The Point
Last Friday, Bloomberg Law reported survey findings supporting the same conclusion I reached in a post two weeks ago:
“While these results indicate that most respondents are using ALSPs [“alternative legal services providers”, or “law companies”], it’s interesting that they’re being used for a relatively small proportion of an organization’s workflow, despite the specialized services and cost-saving potential ALSPs offer.”
This Matters to Your Business
The survey, with its data and graphs, can be found here.

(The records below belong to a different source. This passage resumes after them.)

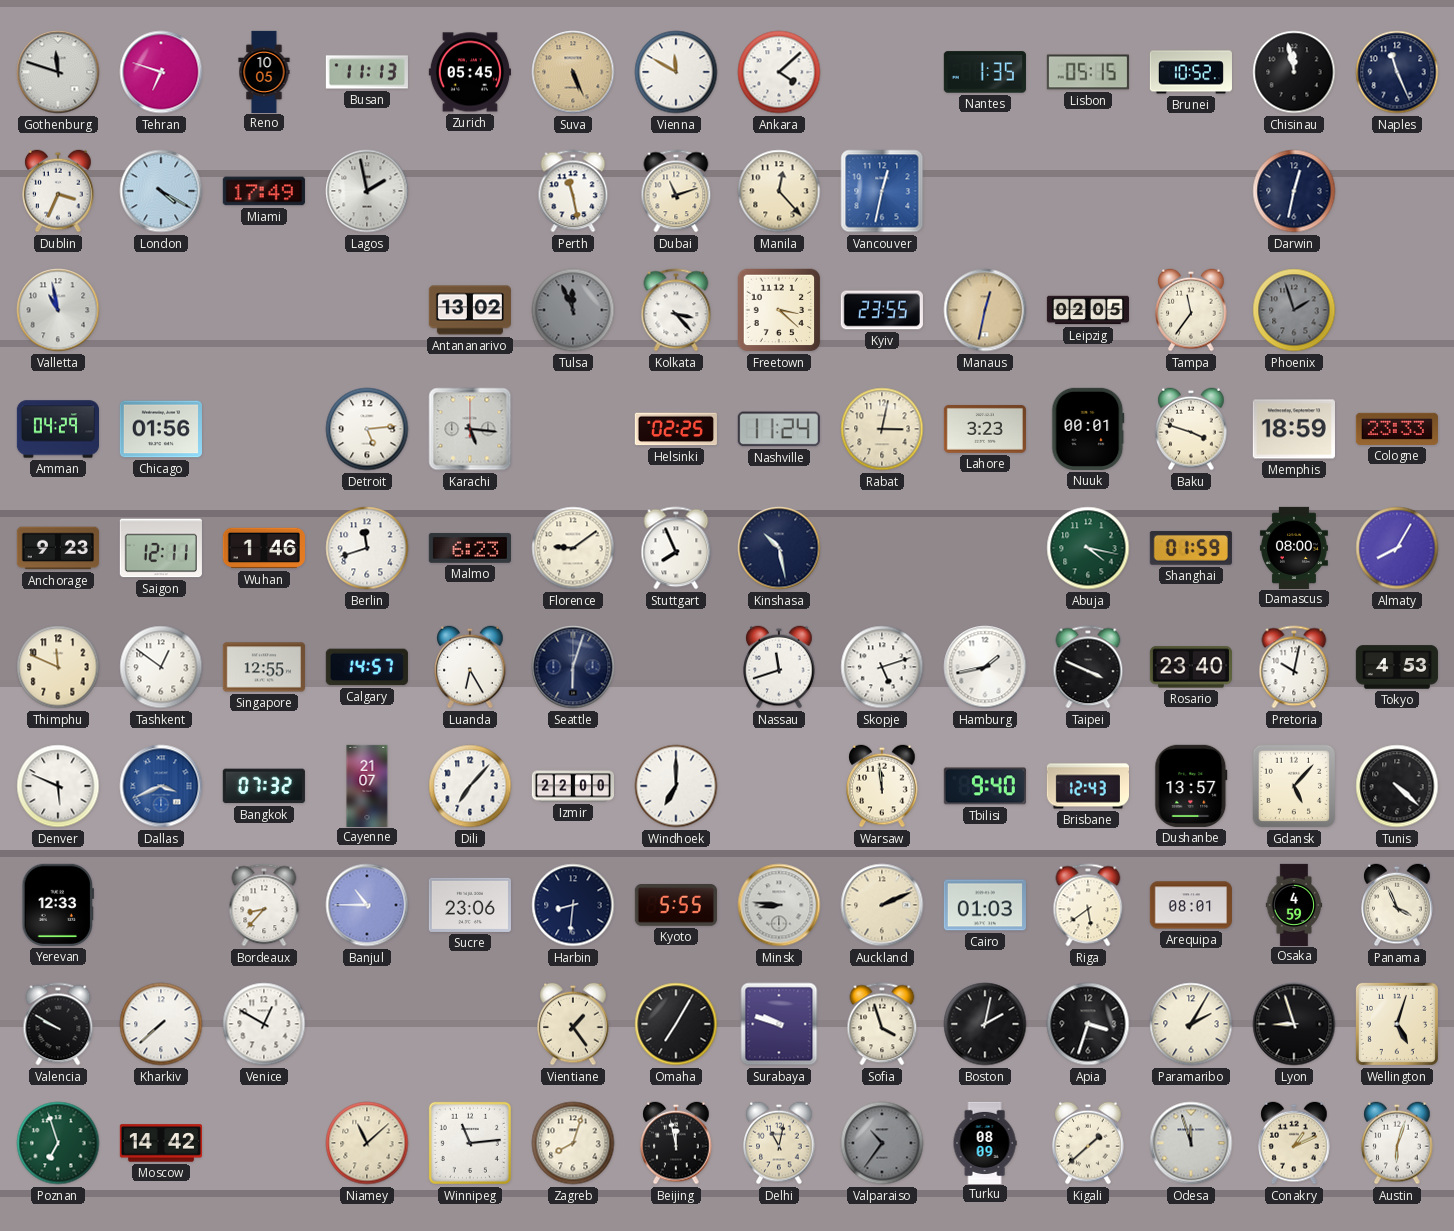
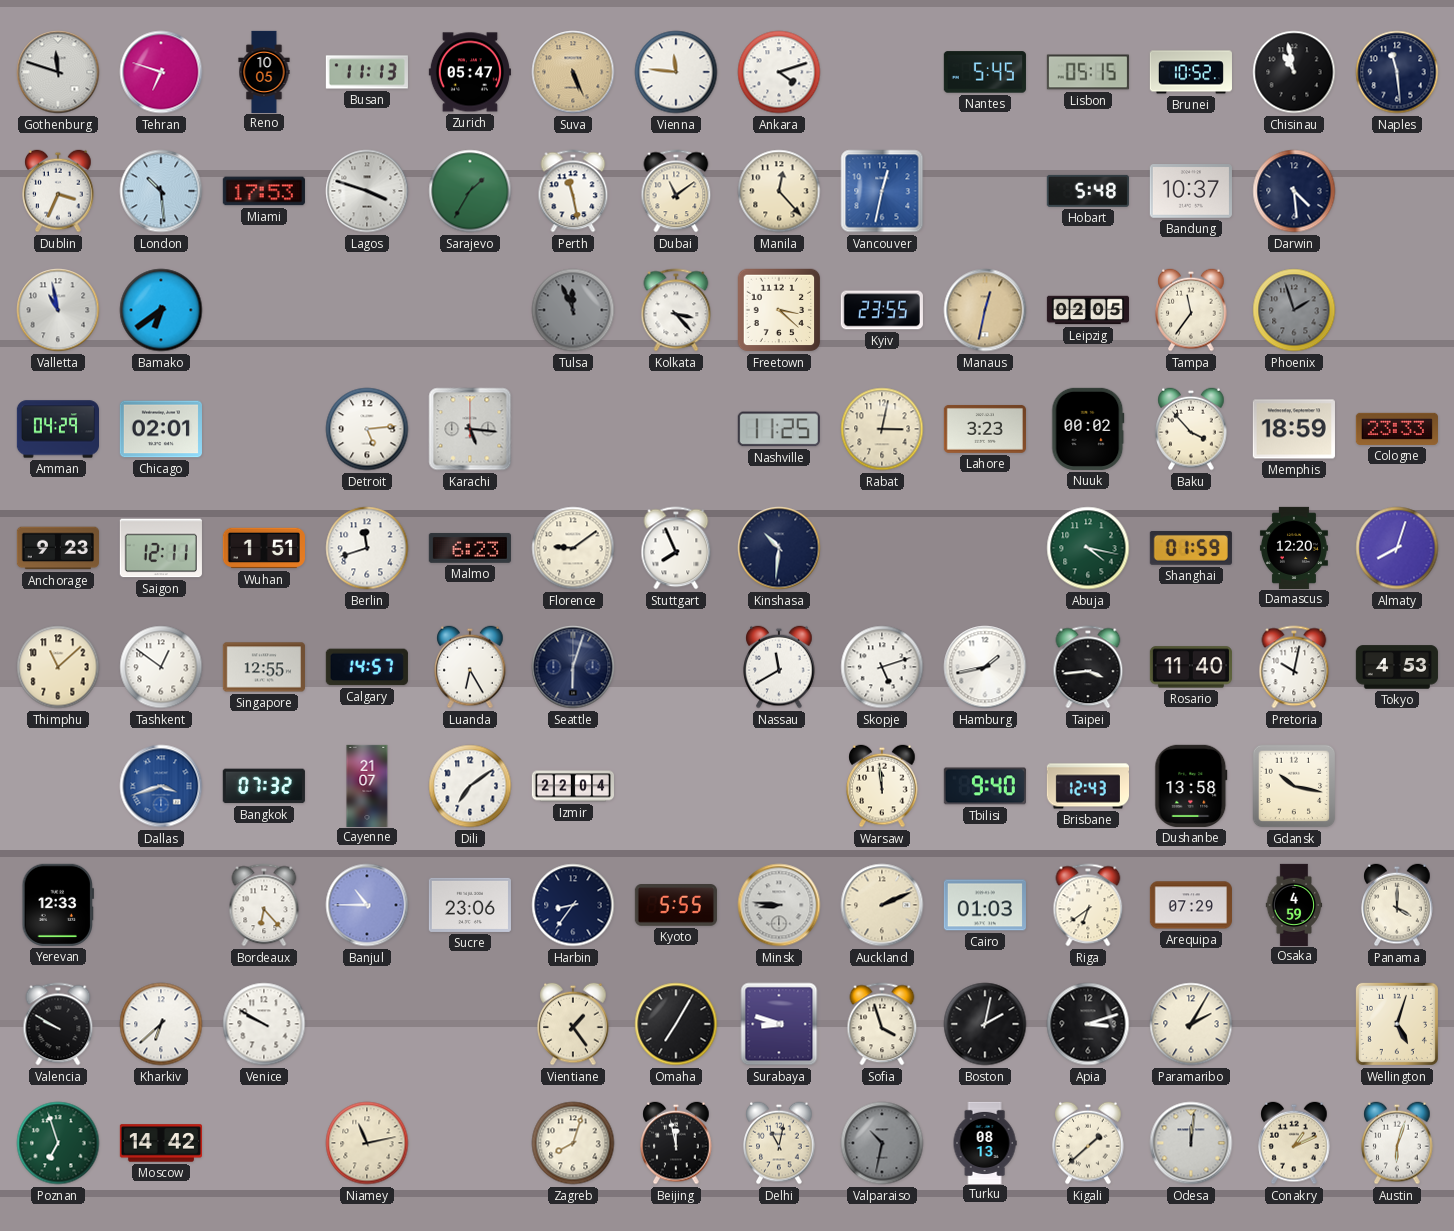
Zurich: 05:45 -> 05:47
Vienna: 11:50 -> 11:46
Ankara: 4:08 -> 4:12
Nantes: 1:35 -> 5:45
Chisinau: 11:58 -> 10:58
Naples: 11:26 -> 11:29
London: 4:20 -> 10:29
Miami: 17:49 -> 17:53
Lagos: 1:58 -> 3:48
Sarajevo: none -> 1:35
Dubai: 11:12 -> 11:09
Hobart: none -> 5:48
Bandung: none -> 10:37
Darwin: 12:32 -> 4:29
Bamako: none -> 6:39
Antananarivo: 13:02 -> none
Chicago: 01:56 -> 02:01
Helsinki: 02:25 -> none
Nashville: 11:24 -> 11:25
Nuuk: 00:01 -> 00:02
Baku: 3:48 -> 3:53
Wuhan: 1:46 -> 1:51
Kinshasa: 10:28 -> 10:31
Damascus: 08:00 -> 12:20
Almaty: 8:05 -> 8:03
Thimphu: 11:49 -> 11:08
Nassau: 11:42 -> 11:40
Taipei: 3:49 -> 3:44
Rosario: 23:40 -> 11:40
Denver: 5:49 -> none
Dallas: 3:41 -> 3:42
Dili: 7:07 -> 7:09
Izmir: 22:00 -> 22:04
Windhoek: 7:00 -> none
Dushanbe: 13:57 -> 13:58
Gdansk: 5:07 -> 10:17
Tunis: 4:22 -> none
Bordeaux: 8:37 -> 6:23
Harbin: 8:31 -> 8:36
Riga: 5:39 -> 6:39
Arequipa: 08:01 -> 07:29
Panama: 3:56 -> 4:00
Kharkiv: 7:38 -> 6:38
Venice: 12:50 -> 9:50
Surabaya: 9:48 -> 8:48
Apia: 3:33 -> 3:12
Lyon: 8:57 -> none
Niamey: 11:08 -> 11:13
Winnipeg: 11:14 -> none
Valparaiso: 10:36 -> 10:32
Turku: 08:09 -> 08:13
Odesa: 11:57 -> 12:01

Rachael Pikulski, Legal Analyst at Bloomberg Law and Vanderbilt Law School graduate, puts it this way:
“While these results indicate that most respondents are using ALSPs, it’s interesting that they’re being used for a relatively small portion of an organization’s workflow, despite the specialized services and cost-saving potential ALSPs offer. And when the data is broken down further by firm versus in-house, firms are outsourcing work at an even lower rate than corporations.”
Because …
Ms. Pikulski explains ALSPs’ potential for the corporate law function:
“As someone who previously worked at an ALSP, I observed first-hand how the benefits can outweigh any perceived disadvantages. Concerns about quality, confidentiality, costs, and control are understandable, but ALSPs often allow organizations to leverage specialized expertise, lessen attorneys’ demanding to-do lists, and utilize a more cost-efficient workflow.”
CFOs and the rest of the C-suite need to press their corporate law functions to tap the cost efficiencies, speed, and accuracy offered by ALSPs and law companies for routine, recurring legal tasks. In-house law departments and law firms, for the most part, are not doing so.